Stimulus Ekonomi di Tengah Pandemi

Seumpama kopi, pandemi Covid-19 memang pahit, tapi sejatinya mengajarkan kita untuk tidak tergoda dengan tawaran gula dan creamer. Fokus merasakan dan mengatasi pahitnya, selesaikan perang melawan pandemi lalu beranjak kepada stimulus ekonomi dan sebagainya.

Stimulus Ekonomi di Tengah Pandemi
Ilustrasi foto/MMG.

PANDEMI COVID-19 membuat penduduk dunia benar-benar semaput. Tak hanya merusak aset penting kehidupan manusia, yaitu kesehatan, tapi juga membuat kegiatan ekonomi nyaris lumpuh. Kota-kota besar yang biasa berdenyut tiada henti, mendadak sepi. Hampir setengah penduduk bumi terpaksa harus mengunci diri, hidup dalam bunyi yang sunyi.

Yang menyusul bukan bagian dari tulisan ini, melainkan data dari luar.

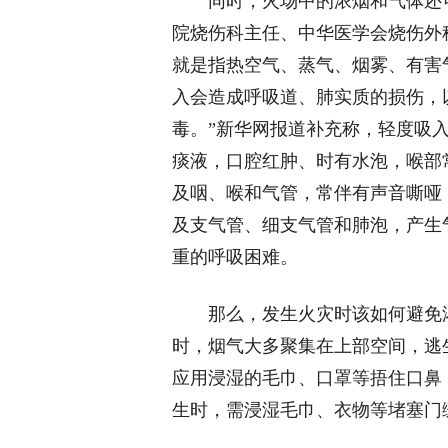
同时，火场中的浓烟和气体还
院烧伤科主任、中华医学会烧伤外
就是指热空气、蒸气、烟雾、有害
入会造成呼吸道、肺实质的损伤，
毒。”新华网报道补充称，轻度吸
痰液，口腔红肿、时有水泡，喉部
及咽、喉和气管，常伴有声音嘶哑
及支气管、细支气管和肺泡，产生
重的呼吸困难。
那么，发生火灾时该如何避免
时，烟气大多聚集在上部空间，逃
应用浸湿的毛巾、口罩等捂住口鼻
生时，需浸湿毛巾、衣物等堵塞门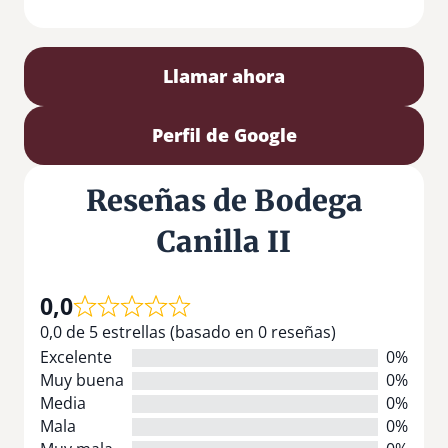
Llamar ahora
Perfil de Google
Reseñas de Bodega
Canilla II
0,0
0,0 de 5 estrellas (basado en 0 reseñas)
Excelente
0%
Muy buena
0%
Media
0%
Mala
0%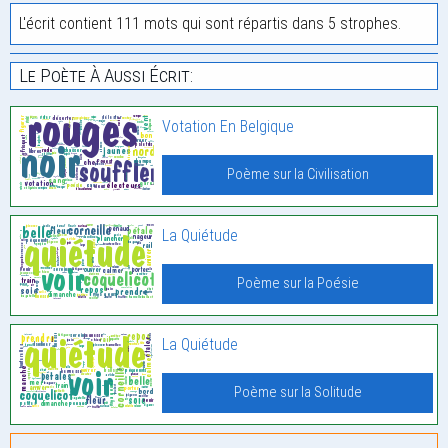
L'écrit contient 111 mots qui sont répartis dans 5 strophes.
Le Poète À Aussi Écrit:
Votation En Belgique
Poème sur la Civilisation
La Quiétude
Poème sur la Poésie
La Quiétude
Poème sur la Solitude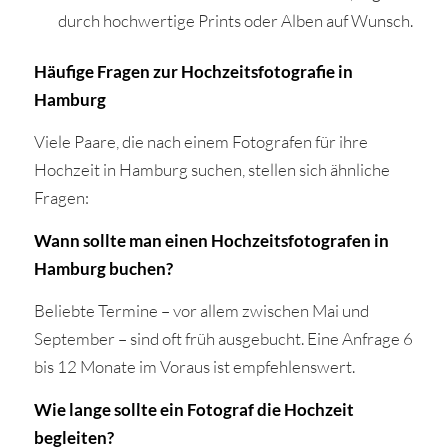
durch hochwertige Prints oder Alben auf Wunsch.
Häufige Fragen zur Hochzeitsfotografie in
Hamburg
Viele Paare, die nach einem Fotografen für ihre
Hochzeit in Hamburg suchen, stellen sich ähnliche
Fragen:
Wann sollte man einen Hochzeitsfotografen in
Hamburg buchen?
Beliebte Termine – vor allem zwischen Mai und
September – sind oft früh ausgebucht. Eine Anfrage 6
bis 12 Monate im Voraus ist empfehlenswert.
Wie lange sollte ein Fotograf die Hochzeit
begleiten?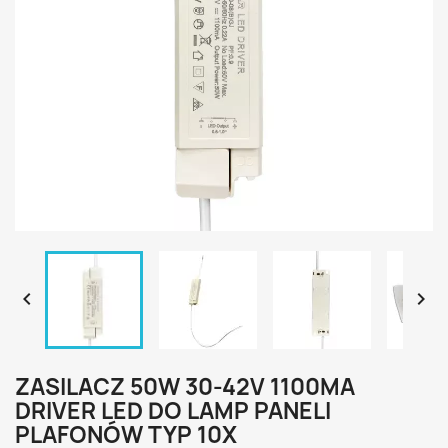


ZASILACZ 50W 30-42V 1100MA
DRIVER LED DO LAMP PANELI
PLAFONÓW TYP 10X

Lembaga sentral sistem moneter internasional, IMF telah merilis laporannya dan memangkas proyeksi pertumbuhan ekonomi 2020 menjadi 3,3 persen saja. Ini terjadi akibat pembatasan wilayah atau penguncian yang membuat kegiatan ekonomi nyaris lumpuh.

Negara-negara G20 juga sudah merilis angka keramatnya (pertumbuhan ekonomi), kuartal pertama tahun 2020. Negeri Paman Sam Amerika mengalami kontraksi 4,8 persen. Sementara ekonomi di negara-negara zona Euro sebesar 3,3 persen akibat kontraksi sebesar 7,5 persen pada 2020. Sementara di Indonesia, realisasi pertumbuhan ekonomi pada kuartal 1 tahun 2020 tertekan hingga ke level 2,97 persen.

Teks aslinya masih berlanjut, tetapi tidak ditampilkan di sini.